DIE FURCHE: Um Macht und Mut geht es nicht nur im Titel, sondern auch am Ende Ihres Buches. Sie schreiben, dass es Ihnen immer bewusst war, wie behutsam man mit Macht umgehen müsse. Zugleich meinen Sie, Sie hätten mutiger sein sollen. Wo?
Schüssel:
Hier gibt es keinen spezifischen Punkt. Aber dahinter steckt die letzte Rede des ehemaligen israelischen Präsidenten Shimon Peres, die er im Rahmen einer Konferenz in Italien gehalten hat. Seine Rede hat er damals explizit an seine europäischen Freunde gerichtet, er meinte: Ihr sollt nicht so pessimistisch sein, ihr seid immer noch ein Leuchtfeuer der Hoffnung für die ganze Welt.
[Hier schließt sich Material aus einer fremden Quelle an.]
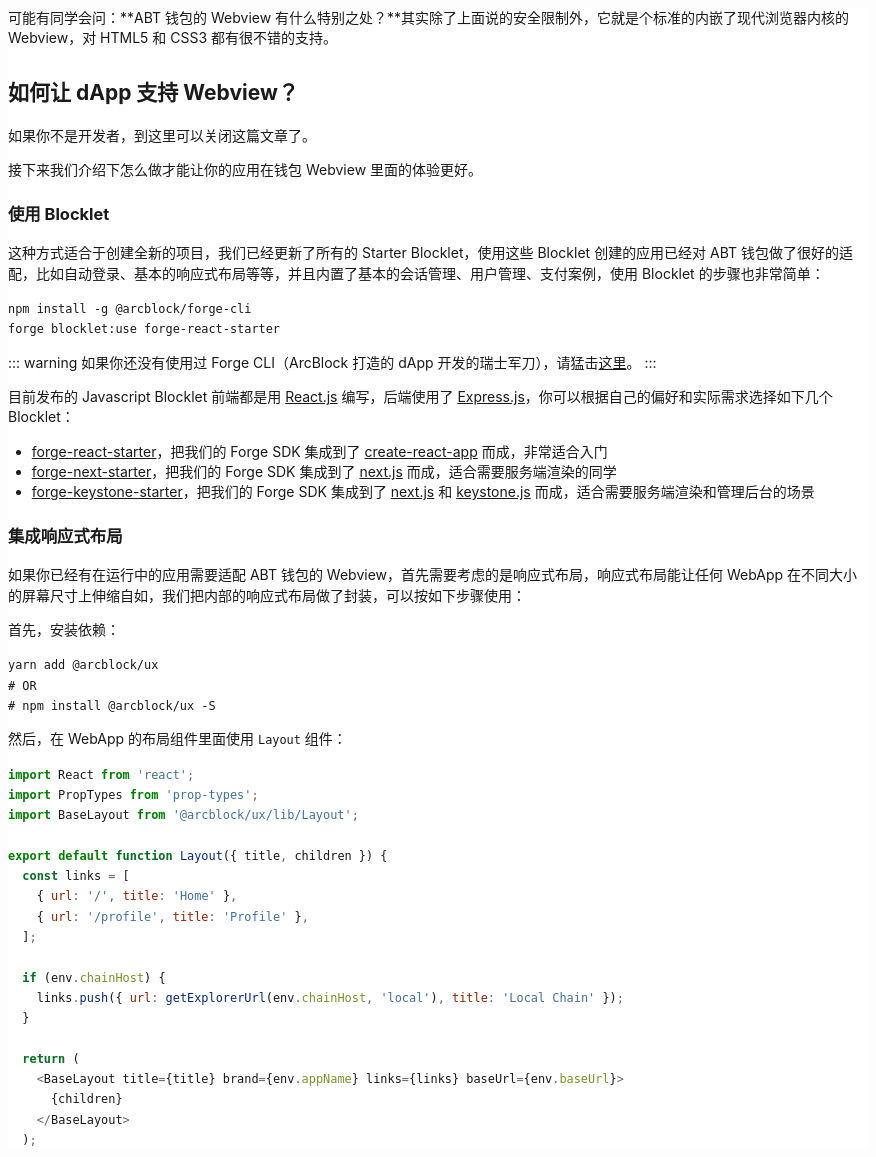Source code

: 可能有同学会问：**ABT 钱包的 Webview 有什么特别之处？**其实除了上面说的安全限制外，它就是个标准的内嵌了现代浏览器内核的 Webview，对 HTML5 和 CSS3 都有很不错的支持。

## 如何让 dApp 支持 Webview？

如果你不是开发者，到这里可以关闭这篇文章了。

接下来我们介绍下怎么做才能让你的应用在钱包 Webview 里面的体验更好。

### 使用 Blocklet

这种方式适合于创建全新的项目，我们已经更新了所有的 Starter Blocklet，使用这些 Blocklet 创建的应用已经对 ABT 钱包做了很好的适配，比如自动登录、基本的响应式布局等等，并且内置了基本的会话管理、用户管理、支付案例，使用 Blocklet 的步骤也非常简单：

```shell
npm install -g @arcblock/forge-cli
forge blocklet:use forge-react-starter
```

::: warning
如果你还没有使用过 Forge CLI（ArcBlock 打造的 dApp 开发的瑞士军刀），请猛击[这里](/handbook/1-introduction/install-forge-cli)。
:::

目前发布的 Javascript Blocklet 前端都是用 [React.js](https://reactjs.org/) 编写，后端使用了 [Express.js](http://expressjs.com/)，你可以根据自己的偏好和实际需求选择如下几个 Blocklet：

- [forge-react-starter](https://blocklet.arcblockio.cn/starter/forge-react-starter)，把我们的 Forge SDK 集成到了 [create-react-app](https://github.com/facebook/create-react-app) 而成，非常适合入门
- [forge-next-starter](https://blocklet.arcblockio.cn/starter/forge-next-starter)，把我们的 Forge SDK 集成到了 [next.js](https://nextjs.org/) 而成，适合需要服务端渲染的同学
- [forge-keystone-starter](https://blocklet.arcblockio.cn/starter/forge-keystone-starter)，把我们的 Forge SDK 集成到了 [next.js](https://nextjs.org/) 和 [keystone.js](https://www.keystonejs.com/) 而成，适合需要服务端渲染和管理后台的场景

### 集成响应式布局

如果你已经有在运行中的应用需要适配 ABT 钱包的 Webview，首先需要考虑的是响应式布局，响应式布局能让任何 WebApp 在不同大小的屏幕尺寸上伸缩自如，我们把内部的响应式布局做了封装，可以按如下步骤使用：

首先，安装依赖：

```shell
yarn add @arcblock/ux
# OR
# npm install @arcblock/ux -S
```

然后，在 WebApp 的布局组件里面使用 `Layout` 组件：

```javascript
import React from 'react';
import PropTypes from 'prop-types';
import BaseLayout from '@arcblock/ux/lib/Layout';

export default function Layout({ title, children }) {
  const links = [
    { url: '/', title: 'Home' },
    { url: '/profile', title: 'Profile' },
  ];

  if (env.chainHost) {
    links.push({ url: getExplorerUrl(env.chainHost, 'local'), title: 'Local Chain' });
  }

  return (
    <BaseLayout title={title} brand={env.appName} links={links} baseUrl={env.baseUrl}>
      {children}
    </BaseLayout>
  );
```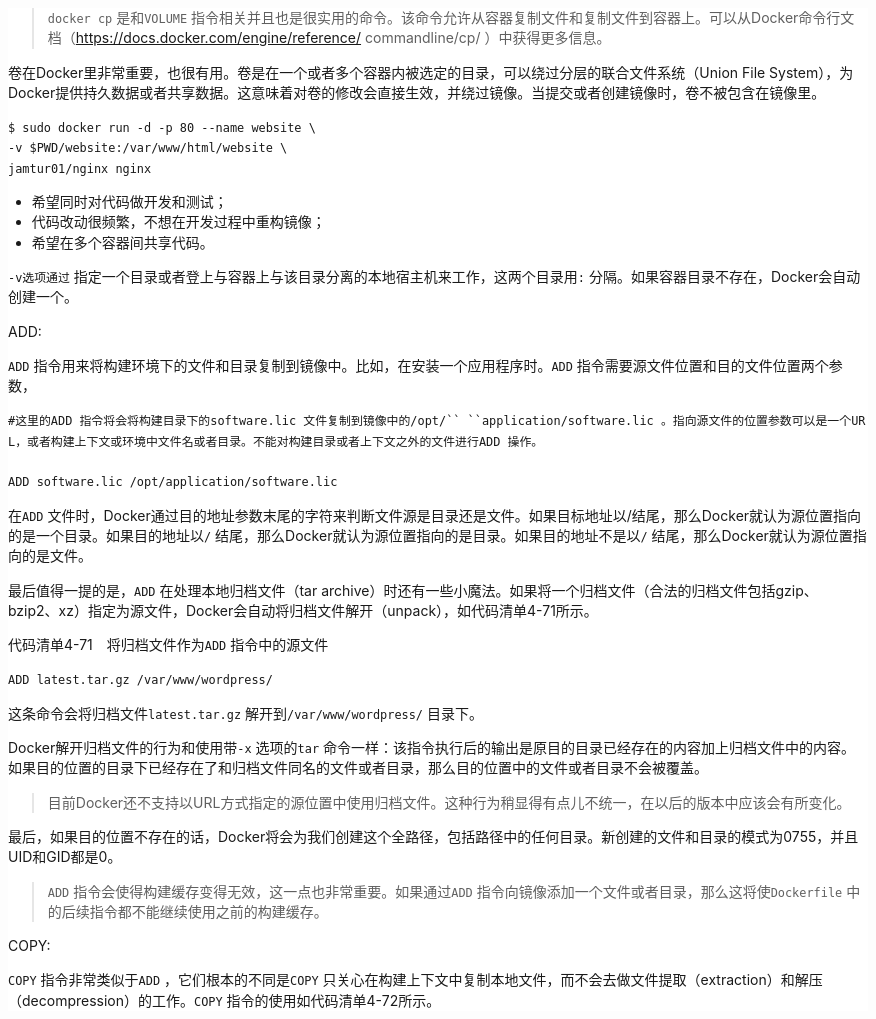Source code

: > `docker cp` 是和`VOLUME` 指令相关并且也是很实用的命令。该命令允许从容器复制文件和复制文件到容器上。可以从Docker命令行文档（https://docs.docker.com/engine/reference/ commandline/cp/ ）中获得更多信息。



卷在Docker里非常重要，也很有用。卷是在一个或者多个容器内被选定的目录，可以绕过分层的联合文件系统（Union File System），为Docker提供持久数据或者共享数据。这意味着对卷的修改会直接生效，并绕过镜像。当提交或者创建镜像时，卷不被包含在镜像里。

```shell
$ sudo docker run -d -p 80 --name website \
-v $PWD/website:/var/www/html/website \
jamtur01/nginx nginx
```



- 希望同时对代码做开发和测试；
- 代码改动很频繁，不想在开发过程中重构镜像；
- 希望在多个容器间共享代码。

`-v选项通过` 指定一个目录或者登上与容器上与该目录分离的本地宿主机来工作，这两个目录用`:` 分隔。如果容器目录不存在，Docker会自动创建一个。





ADD:

`ADD` 指令用来将构建环境下的文件和目录复制到镜像中。比如，在安装一个应用程序时。`ADD` 指令需要源文件位置和目的文件位置两个参数，

```shell
#这里的ADD 指令将会将构建目录下的software.lic 文件复制到镜像中的/opt/`` ``application/software.lic 。指向源文件的位置参数可以是一个URL，或者构建上下文或环境中文件名或者目录。不能对构建目录或者上下文之外的文件进行ADD 操作。

ADD software.lic /opt/application/software.lic
```

在`ADD` 文件时，Docker通过目的地址参数末尾的字符来判断文件源是目录还是文件。如果目标地址以/结尾，那么Docker就认为源位置指向的是一个目录。如果目的地址以`/` 结尾，那么Docker就认为源位置指向的是目录。如果目的地址不是以`/` 结尾，那么Docker就认为源位置指向的是文件。

最后值得一提的是，`ADD` 在处理本地归档文件（tar archive）时还有一些小魔法。如果将一个归档文件（合法的归档文件包括gzip、bzip2、xz）指定为源文件，Docker会自动将归档文件解开（unpack），如代码清单4-71所示。

代码清单4-71　将归档文件作为`ADD` 指令中的源文件

```
ADD latest.tar.gz /var/www/wordpress/
```

这条命令会将归档文件`latest.tar.gz` 解开到`/var/www/wordpress/` 目录下。

Docker解开归档文件的行为和使用带`-x` 选项的`tar` 命令一样：该指令执行后的输出是原目的目录已经存在的内容加上归档文件中的内容。如果目的位置的目录下已经存在了和归档文件同名的文件或者目录，那么目的位置中的文件或者目录不会被覆盖。

> 目前Docker还不支持以URL方式指定的源位置中使用归档文件。这种行为稍显得有点儿不统一，在以后的版本中应该会有所变化。

最后，如果目的位置不存在的话，Docker将会为我们创建这个全路径，包括路径中的任何目录。新创建的文件和目录的模式为0755，并且UID和GID都是0。

> `ADD` 指令会使得构建缓存变得无效，这一点也非常重要。如果通过`ADD` 指令向镜像添加一个文件或者目录，那么这将使`Dockerfile` 中的后续指令都不能继续使用之前的构建缓存。

COPY:

`COPY` 指令非常类似于`ADD` ，它们根本的不同是`COPY` 只关心在构建上下文中复制本地文件，而不会去做文件提取（extraction）和解压（decompression）的工作。`COPY` 指令的使用如代码清单4-72所示。
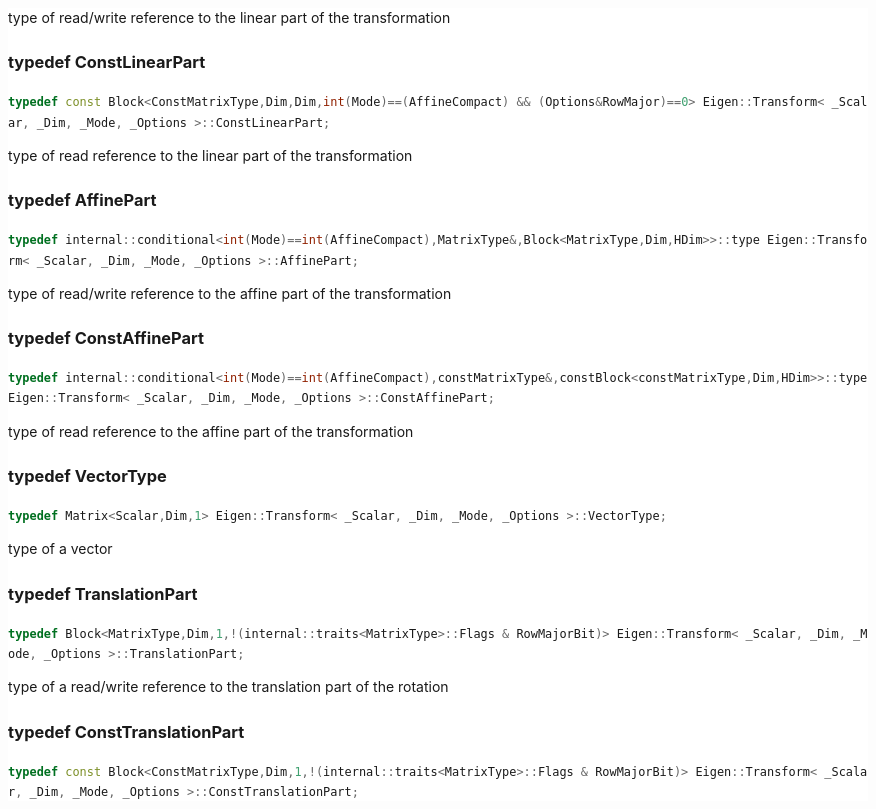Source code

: 
type of read/write reference to the linear part of the transformation 


### typedef ConstLinearPart

```cpp
typedef const Block<ConstMatrixType,Dim,Dim,int(Mode)==(AffineCompact) && (Options&RowMajor)==0> Eigen::Transform< _Scalar, _Dim, _Mode, _Options >::ConstLinearPart;
```


type of read reference to the linear part of the transformation 


### typedef AffinePart

```cpp
typedef internal::conditional<int(Mode)==int(AffineCompact),MatrixType&,Block<MatrixType,Dim,HDim>>::type Eigen::Transform< _Scalar, _Dim, _Mode, _Options >::AffinePart;
```


type of read/write reference to the affine part of the transformation 


### typedef ConstAffinePart

```cpp
typedef internal::conditional<int(Mode)==int(AffineCompact),constMatrixType&,constBlock<constMatrixType,Dim,HDim>>::type Eigen::Transform< _Scalar, _Dim, _Mode, _Options >::ConstAffinePart;
```


type of read reference to the affine part of the transformation 


### typedef VectorType

```cpp
typedef Matrix<Scalar,Dim,1> Eigen::Transform< _Scalar, _Dim, _Mode, _Options >::VectorType;
```


type of a vector 


### typedef TranslationPart

```cpp
typedef Block<MatrixType,Dim,1,!(internal::traits<MatrixType>::Flags & RowMajorBit)> Eigen::Transform< _Scalar, _Dim, _Mode, _Options >::TranslationPart;
```


type of a read/write reference to the translation part of the rotation 


### typedef ConstTranslationPart

```cpp
typedef const Block<ConstMatrixType,Dim,1,!(internal::traits<MatrixType>::Flags & RowMajorBit)> Eigen::Transform< _Scalar, _Dim, _Mode, _Options >::ConstTranslationPart;
```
Kurz danach hat er einen Hirnschlag erlitten, von dem er sich nicht mehr erholt hat.

Ein Jahr später ist sein Sohn zur gleichen Konferenz gekommen und hat erzählt, dass er seinen Vater gefragt hat, ob er irgendetwas in seinem Leben bedauern würde. Und Peres meinte: My dreams were not big enough, ich habe nicht groß genug geträumt. Dieses think big, diese Träumen in einer vernünftigen, guten Art, realistisch, aber doch mutig, das hat mich sehr beeindruckt. Und das sollte man auch den Jungen heute mitgeben: In den USA kandidiert gerade ein 74­-Jähriger gegen einen 78-­Jährigen, da ist Europa wirklich besser aufgestellt. Ob in Dänemark, Frankreich, Belgien, Finnland oder Österreich: Bei uns haben die Jungen eine Chance, und die sollen das jetzt auch ordentlich machen. Seid mutig! Das ist die Substanz dieses Buches, die ich sagen wollte.